Constitution merry-go-round
Is the current constitution so broken that we have to have 11 drafts? There is that unsettling feeling that somebody will get all the rights.
Exactly where can one find the 10 other draft constitutions?
This question comes to mind following the revelation by the Government, in a press statement in response to the stinging broadside by Chief Justice Ivor Archie that the current controversial draft constitution is the 11th draft!
My lord, not one, not two but three draft constitutions.
Ken Gordon and several other prominent citizens formed a group called the Principle of Fairness Committee and formulated one; Sir Ellis Clarke, an old hand at drafting constitutions, did one all by himself and was involved in putting together another.
That accounts for three drafts. One isn’t quite sure what happened afterwards but we are told that on January 9 there was another draft which was presented to Parliament. This is the one that provoked the ire of His Lordship last week with its proposals for a Ministry of Justice which would have judicial “oversight” to put it bluntly.
Despite Government’s protestations to the contrary, one wonders that after all this writing and drafting and tinkering, Government would want to propose changes to the present arrangements.
One has to wonder whether the final document, which we are told should be ready in 18 months, will not represent the fantasies and insecurities of one man rather than a social contract that is more consistent of a Twenty First Century liberal Western democracy where the United Nations’ Declaration of Human Rights will be firmly entrenched and the cherished Independence of the Judiciary will remain intact..
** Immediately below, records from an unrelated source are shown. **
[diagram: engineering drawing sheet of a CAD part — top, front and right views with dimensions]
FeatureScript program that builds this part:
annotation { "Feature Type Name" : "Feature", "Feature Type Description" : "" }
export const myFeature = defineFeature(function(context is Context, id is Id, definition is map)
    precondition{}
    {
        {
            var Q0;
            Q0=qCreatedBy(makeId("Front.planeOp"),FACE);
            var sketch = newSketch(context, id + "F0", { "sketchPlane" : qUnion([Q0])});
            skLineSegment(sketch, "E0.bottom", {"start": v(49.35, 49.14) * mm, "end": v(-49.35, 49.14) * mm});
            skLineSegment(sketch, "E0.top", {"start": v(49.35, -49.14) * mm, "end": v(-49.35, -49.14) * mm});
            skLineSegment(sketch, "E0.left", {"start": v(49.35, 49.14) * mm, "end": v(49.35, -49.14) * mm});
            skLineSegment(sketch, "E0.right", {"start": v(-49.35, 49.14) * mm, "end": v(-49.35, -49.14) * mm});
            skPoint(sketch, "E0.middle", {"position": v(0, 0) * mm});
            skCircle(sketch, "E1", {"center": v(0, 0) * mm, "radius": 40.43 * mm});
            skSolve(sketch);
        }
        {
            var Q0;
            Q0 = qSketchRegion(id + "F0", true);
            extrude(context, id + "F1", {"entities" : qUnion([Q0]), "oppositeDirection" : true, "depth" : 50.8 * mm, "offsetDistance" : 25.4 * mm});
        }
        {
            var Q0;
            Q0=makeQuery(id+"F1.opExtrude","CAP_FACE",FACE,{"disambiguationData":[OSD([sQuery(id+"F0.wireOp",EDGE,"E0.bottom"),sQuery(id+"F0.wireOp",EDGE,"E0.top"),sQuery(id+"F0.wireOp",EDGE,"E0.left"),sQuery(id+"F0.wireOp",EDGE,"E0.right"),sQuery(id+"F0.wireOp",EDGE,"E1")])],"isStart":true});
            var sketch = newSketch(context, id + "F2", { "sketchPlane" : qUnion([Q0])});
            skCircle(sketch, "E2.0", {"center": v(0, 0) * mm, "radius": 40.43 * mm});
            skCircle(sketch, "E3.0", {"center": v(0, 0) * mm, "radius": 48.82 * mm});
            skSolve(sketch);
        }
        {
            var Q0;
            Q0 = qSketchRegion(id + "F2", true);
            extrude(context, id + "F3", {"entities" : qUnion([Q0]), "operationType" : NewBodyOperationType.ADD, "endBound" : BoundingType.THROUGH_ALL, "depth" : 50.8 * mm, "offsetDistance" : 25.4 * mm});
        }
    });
I haven’t seen the last draft, or for that matter all 11 drafts, but one that I saw gave an awful lot of power to the executive president and proposes, among other things, the licensing of the press- a measure that could send this country cart-wheeling backwards into the era of the Divine Right of Kings.
So the drafting, writing, drawing up and constitution making go on and on and one isn’t quite sure whether we will benefit from all of this. Or whether we will end up with less rights and somebody else with all the rights.